- [Текст]:
===

Ключевые слова: взаимодействие, время, глобализация, индивид, информация, культура, междисциплинарный подход, общественное производство, сети социальные, политика, СМИ, СБТ-системы, технология
Введение (Introduction).
Общиепринципыиподходы. Сегодня в общественных науках господствует представление, что сети это, прежде всего, суть информационные сети. Однако это глубокое заблуждение. С древности и до наших дней сети дорог, водных и морских путей, а сегодня – сети, реализованные в воздушной и космической средах, имеют не меньшее значение, чем глобальная «информационная паутина». А линии государственных границ или межрегиональные размежевания оказывают на людей и их экономическую и политическую активность не меньшее влияние, чем виртуальные сети. Сеть как социальная категория имеет всеохватывающее и универсальное значение.
Всякая сеть всегда есть взаимодействие, которое может быть мгновенным или отложенным, прямым или ассиметричным, оно может быть осуществлено в виде прямого
или косвенного (через другие структуры) ответа, или же вообще остаться безответным. Агентами (акторами) взаимодействия могут быть отдельные социальные (индивиды, общности, государства или их альянсы), технические структуры или природные объекты или природные экосистемы.
Во взаимодействии, как правило, участвует несколько агентов, но степень или форма этого участия может быть различной, от решающей до практически незаметной. Физический размер агента имеет значение, но далеко не главное. Из истории хорошо известно, что почтовый голубь или стая голубей с привязанной к их лапкам паклей, могли сыграть решающую роль в исходе политического противостояния или конкретной битвы.
В системном подходе к политическим и социальным проблемам всегда есть агент и среда. Среда может быть природной, социальной или технически сконструированной. Сначала в естественных науках, а сегодня и в социальных, широко используется понятие «несущей способности» среды (carryingcapacity), то есть некоторый предел, до которого эта среда может аккумулировать, поглощать или даже не замечать оказанные на нее воздействия. Если этот предел превзойден, то результатом воздействия извне могут быть: трансформация, включая полное разрушение этой среды, или же превращение этой среды в агента социального действия, причем в агента достаточно агрессивного.
С момента зарождения человеческих сообществ их сети всегда имели двунаправленный характер: вовне, для поиска ресурсов своего существования и вовнутрь, для поддержания устойчивости самого сообщества. Также двунаправленными были и ориентиры, поддерживавшие и направлявшие деятельность сообщества: вовне (тотемы, религиозные догматы и обряды) и вовнутрь, поддерживавшие и воспроизводившие социальный порядок внутри местного сообщества (обычаи, правила).

===

- [Строки]:

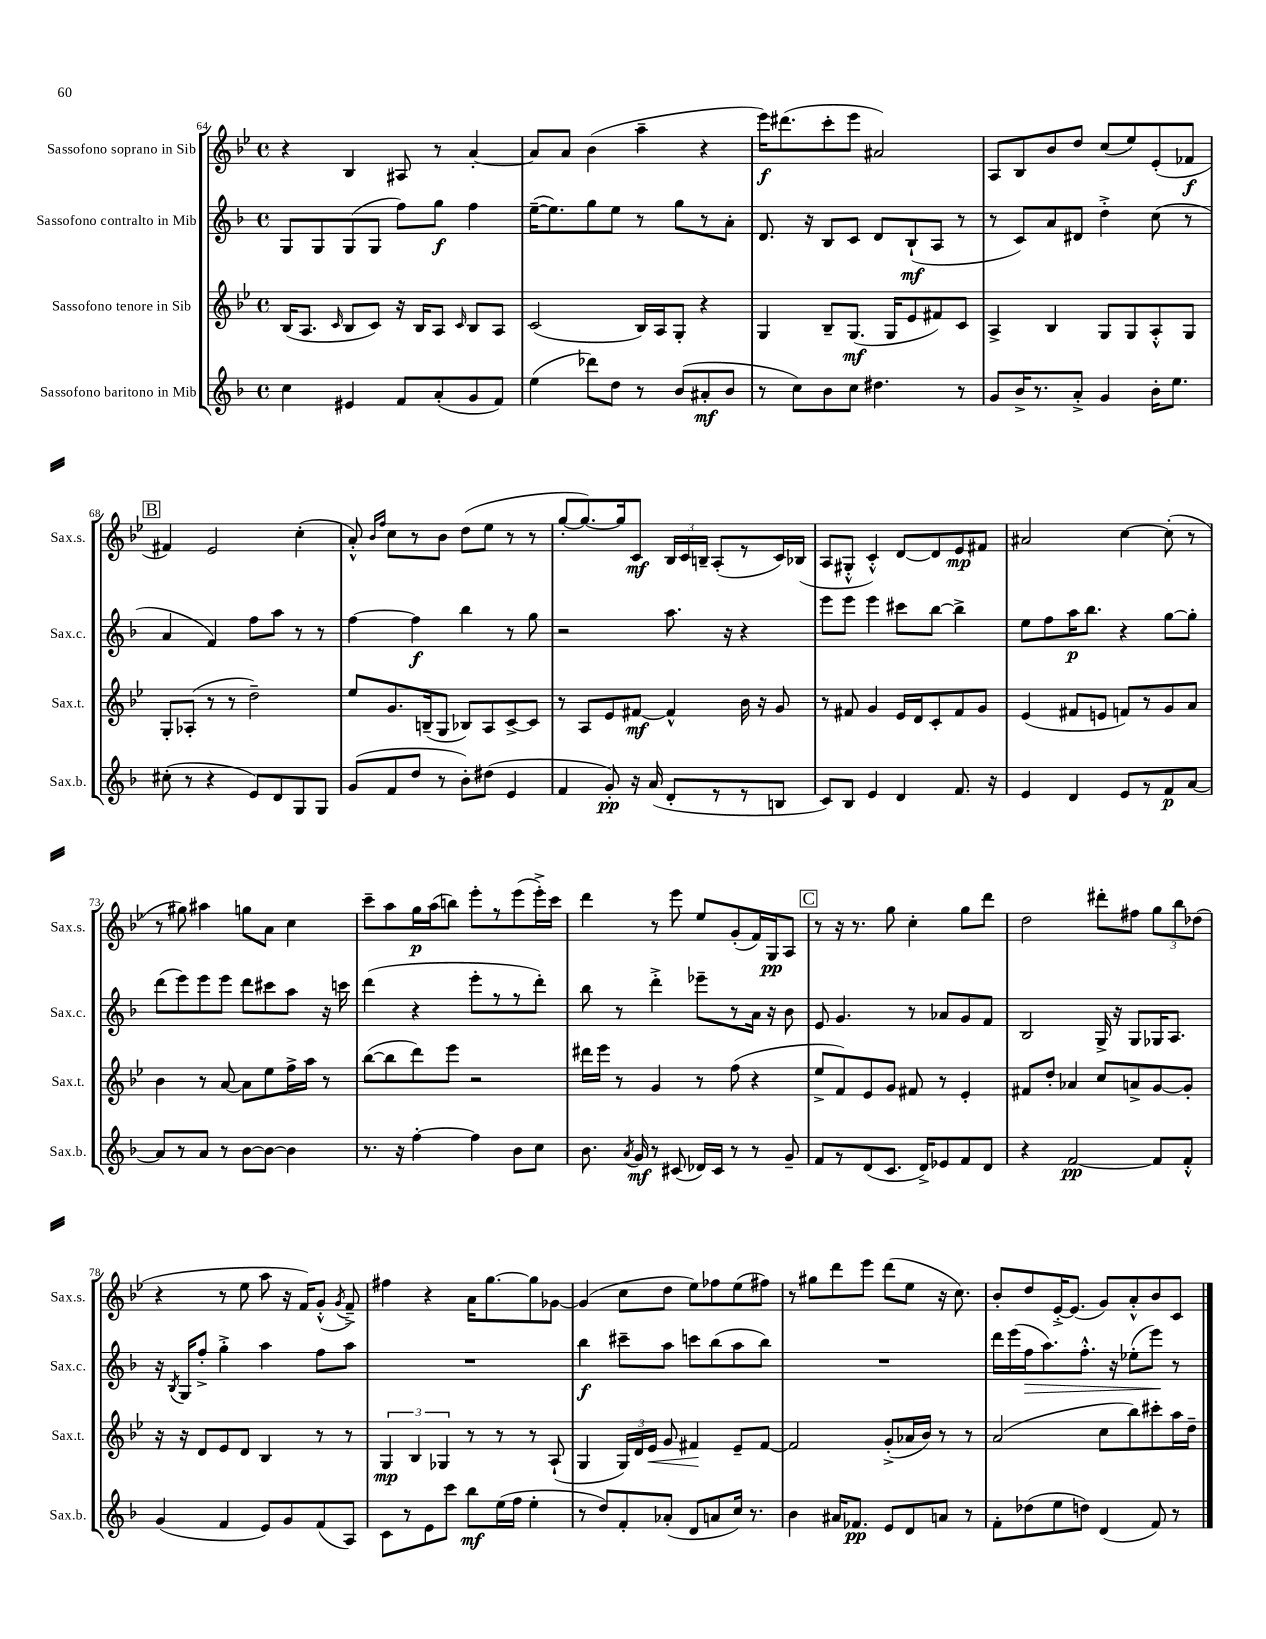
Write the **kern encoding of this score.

**kern	**kern	**kern	**kern
*staff4	*staff3	*staff2	*staff1
*clefG2	*clefG2	*clefG2	*clefG2
*k[b-]	*k[b-e-]	*k[b-]	*k[b-e-]
*M4/4	*M4/4	*M4/4	*M4/4
*met(c)	*met(c)	*met(c)	*met(c)
4cc\	(16B-/LK	8G/L	4r
.	8.A/J	.	.
.	.	8G/	.
.	16qqc/	.	.
4e#/	8B-/L	(8G/	4B-/
.	8c/J)	8G/J	.
8f/L	16r	8ff\L)	8A#/
.	16B-/LK	.	.
(8a'/	8A/J	8gg\J	8r
.	16qqc/	.	.
8g/	8B-/L	4ff\	[4a'/
8f/J)	8A/J	.	.
=	=	=	=
(4ee\	(2c/	([16ee~\LK	8a/]L
.	.	8.ee\])	.
.	.	.	8a/J
8ddd-\L)	.	8gg\	(4b-\
8dd\J	.	8ee\J	.
8r	16B-/LL)	8r	4aa~\
.	16A/J	.	.
(8b-/L	8G'/J	8gg\L	.
8a#'/	4r	8r	4r
8b-/J	.	8a'\J	.
=	=	=	=
8r	4G/	8.d/	16eee-\LK)
.	.	.	(8.ddd#\
8cc\L)	.	.	.
.	.	16r	.
8b-\	8B-~/L	8B-/L	8ccc'\
8cc\J	(8.G/J	8c/J	8eee-\J
4.dd#\	.	8d/L	2a#/)
.	16G/LK	.	.
.	8e-/	(8B-`/	.
.	8f#/)	8A/J	.
8r	8c/J	8r	.
=	=	=	=
8g/L	4A^/	8r	8A/L
16b-^/K	.	8c/L)	8B-/
8.r	.	.	.
.	4B-/	8a/	8b-/
8a'^/J	.	8d#/J	8dd/J
4g/	8G/L	4dd'^\	(8cc/L
.	8G/	.	8ee-/)
16b-'\LK	8A'^^/	(8cc\	(8e-'/
8.ee\J	.	.	.
.	8G/J	8r	8f-/J
=	=	=	=
(8cc#'\	8G'/L	4a/	4f#/)
8r	(8A-'/J	.	.
4r	8r	4f/)	2e-/
.	8r	.	.
8e/L)	2dd~\)	8ff\L	.
8d/	.	8aa\J	.
8G/	.	8r	(4cc'\
8G/J	.	8r	.
=	=	=	=
(8g/L	8ee-/L	[4ff\	8a'^^/)
.	.	.	16qqb-/LL
.	.	.	16qqff/JJ
8f/	8.g/	.	8cc\L
8dd/J	.	4ff\]	8r
.	(16B~/k	.	.
8r	8G/J	.	8b-\J
8b-'\L)	8B-/L)	4bb-\	(8dd\L
(8dd#\J	8A/	.	8ee-\J
4e/	[8c^/	8r	8r
.	8c/]J	8gg\	8r
=	=	=	=
4f/	8r	2r	[8gg'/L
.	8A/L	.	8.gg/_)
8g'/)	8e-/	.	.
.	.	.	16gg/]k
16r	[8f#/J	.	8c/J
(16a/	.	.	.
8d'/L	4f#^^/]	8.aa\	24B-/LL
.	.	.	24c/
.	.	.	24B~/JJ
8r	.	.	(8A'/L
.	.	16r	.
8r	16b-\	4r	8r
.	16r	.	.
8B/J	8g/	.	16c/L)
.	.	.	(16B-/JJ
=	=	=	=
8c/L)	8r	8eee\L	8A/L
8B-/J	8f#/	8eee\J	8G#'^^/J
4e/	4g/	4eee\	4c'^^/)
4d/	16e-/LL	8ccc#\L	[8d/L
.	16d/J	.	.
.	8c'/	[8bb-\J	8d/]
8.f/	8f#/	4bb-^\]	8e-/
.	8g/J	.	8f#/J
16r	.	.	.
=	=	=	=
4e/	(4e-/	8ee\L	2a#/
.	.	8ff\	.
4d/	8f#/L	16aa\K	.
.	.	8.bb-\J	.
.	8e/J	.	.
8e/L	8f/L)	4r	[4cc\
8r	8r	.	.
8f/	8g/	[8gg\L	(8cc'\]
[8a/J	8a/J	8gg'\]J	8r
=	=	=	=
8a/]L	4b-\	(8ddd\L	8r
8r	.	8eee\)	8gg#\)
8a/J	8r	8eee\	4aa#\
8r	[8a/	8eee\J	.
[8b-\L	8a\]L	8ddd\L	8gg\L
8b-\_J	8ee-\	8ccc#\	8a\J
4b-\]	16ff^\L	8aa\J	4cc\
.	16aa\JJ	.	.
.	8r	16r	.
.	.	16ccc\	.
=	=	=	=
8.r	([8bb-\L	(4ddd\	8ccc~\L
.	8bb-\]	.	8aa\
16r	.	.	.
[4ff'\	8ddd\)	4r	16gg\L
.	.	.	(16aa\J
.	8eee-\J	.	8bb\J)
4ff\]	2r	8eee'\L	8eee-'\L
.	.	8r	8r
8b-\L	.	8r	(8eee-\
8cc\J	.	8ddd'\J)	16eee-'^\L)
.	.	.	16ccc\JJ
=	=	=	=
8.b-\	16ddd#\LL	8bb-\	4ddd\
.	16eee-\JJ	.	.
.	8r	8r	.
8qa/	.	.	.
16g/	.	.	.
8r	4g/	4ddd'^\	8r
(8c#/	.	.	8eee-\
16d-/LL)	8r	8eee-~\L	8ee-/L
16c#/JJ	.	.	.
8r	(8ff\	8r	(8g'/
8r	4r	16a\Jk	16f/L)
.	.	16r	16G/J
8g~/	.	8b-\	8A/J
=	=	=	=
8f/L	8ee-^/L	8e/	8r
8r	8f/)	4.g/	16r
.	.	.	8.r
(8d/	8e-/	.	.
8.c/J	8g/J	.	8gg\
.	8f#/	8r	4cc'\
16d^/LK)	.	.	.
8e-/	8r	8a-/L	.
8f/	4e-'/	8g/	8gg\L
8d/J	.	8f/J	8ddd\J
=	=	=	=
4r	8f#/L	2B-/	2dd\
.	8dd'/J	.	.
[2f/	4a-/	.	.
.	8cc/L	16G^/	8ddd#'\L
.	.	16r	.
.	8a^/	8G/L	8ff#\J
8f/]L	[8g/	16G-/K	12gg\L
.	.	8.A/J	.
.	.	.	12bb-\
8f'^^/J	8g'/]J	.	.
.	.	.	(12dd-\J
=	=	=	=
(4g/	16r	16r	4r
.	.	8qB-/	.
.	16r	16G/LK	.
.	8d/L	8ff'^/J	.
4f/	8e-/	4gg'^\	8r
.	8d/J	.	8ee-\
8e/L)	4B-/	4aa\	8aa\
8g/	.	.	16r
.	.	.	16f/LK)
(8f/	8r	8ff\L	(8g'^^/J
.	.	.	8qg/
8A/J)	8r	8aa\J	8f~^/)
=	=	=	=
8c\L	6G/	1r	4ff#\
8r	.	.	.
.	6B-/	.	.
8e\	.	.	4r
.	6G-/	.	.
8ccc\J	.	.	.
8bb-\L	8r	.	16a\LK
.	.	.	[8.gg\
(16ee\L	8r	.	.
16ff\JJ	.	.	.
4ee'\	8r	.	8gg\]
.	(8A`/	.	[8g-\J
=	=	=	=
8r	4G/	4bb-\	(4g-/]
8dd/L)	.	.	.
8f'/	24G/LL)	8ccc#~\L	8cc\L
.	24d/	.	.
.	24e-/JJ	.	.
(8a-'/J	8g/	8aa\J	8dd\J
8d/L	4f#/	8ccc\L	8ee-\L)
8a/	.	(8bb-\	8ff-\
16cc/Jk)	8e-~/L	8aa\	(8ee-\
8.r	.	.	.
.	[8f#/J	8bb-\J)	8ff#\J)
=	=	=	=
4b-\	2f#/]	1r	8r
.	.	.	8gg#\L
16a#/LK	.	.	8ddd\
8.f-/J	.	.	.
.	.	.	8eee-\J
8e/L	(8g'^/L	.	(8ddd\L
8d/	16a-/L	.	8ee-\J
.	16b-/JJ)	.	.
8a/J	8r	.	16r
.	.	.	8.cc\)
8r	8r	.	.
=	=	=	=
8f'\L	(2a/	16ddd\LL	8b-'/L
.	.	(16eee\	.
(8dd-\	.	16ff\J	8dd/
.	.	8.aa\)	.
8ee\	.	.	[16e-'^/K
.	.	.	(8.e-/]J
8dd\J)	.	8.ff'^^\J	.
(4d/	8cc\L	.	8g/L)
.	.	16r	.
.	8bb-\)	(8ee-'\L	8a'^^/
8f/)	8ccc#'\	8eee\J)	8b-/
8r	16aa\L	8r	8c/J
.	16dd~\JJ	.	.
==	==	==	==
*-	*-	*-	*-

===

- [Задание A]: Пожалуйста, перескажите в виде списка абзац текста, начинающийся словами «С момента зарождения человеческих сообществ», сохранив его основные факты.
- [Задание B]: Найдите в записях все строки со строкой «kern» и перепишите их. Регистр букв учитывается.

- [Полный ответ A]:
- Сети человеческих сообществ с момента их зарождения были двунаправленными:
  - вовне: для поиска ресурсов существования;
  - вовнутрь: для поддержания устойчивости самого сообщества.
- Двунаправленными были и ориентиры, поддерживавшие и направлявшие деятельность сообщества:
  - внешние: тотемы, религиозные догматы и обряды;
  - внутренние: обычаи и правила, поддерживавшие и воспроизводившие социальный порядок внутри местного сообщества.

- [Полный ответ B]:
Write the **kern encoding of this score.
**kern	**kern	**kern	**kern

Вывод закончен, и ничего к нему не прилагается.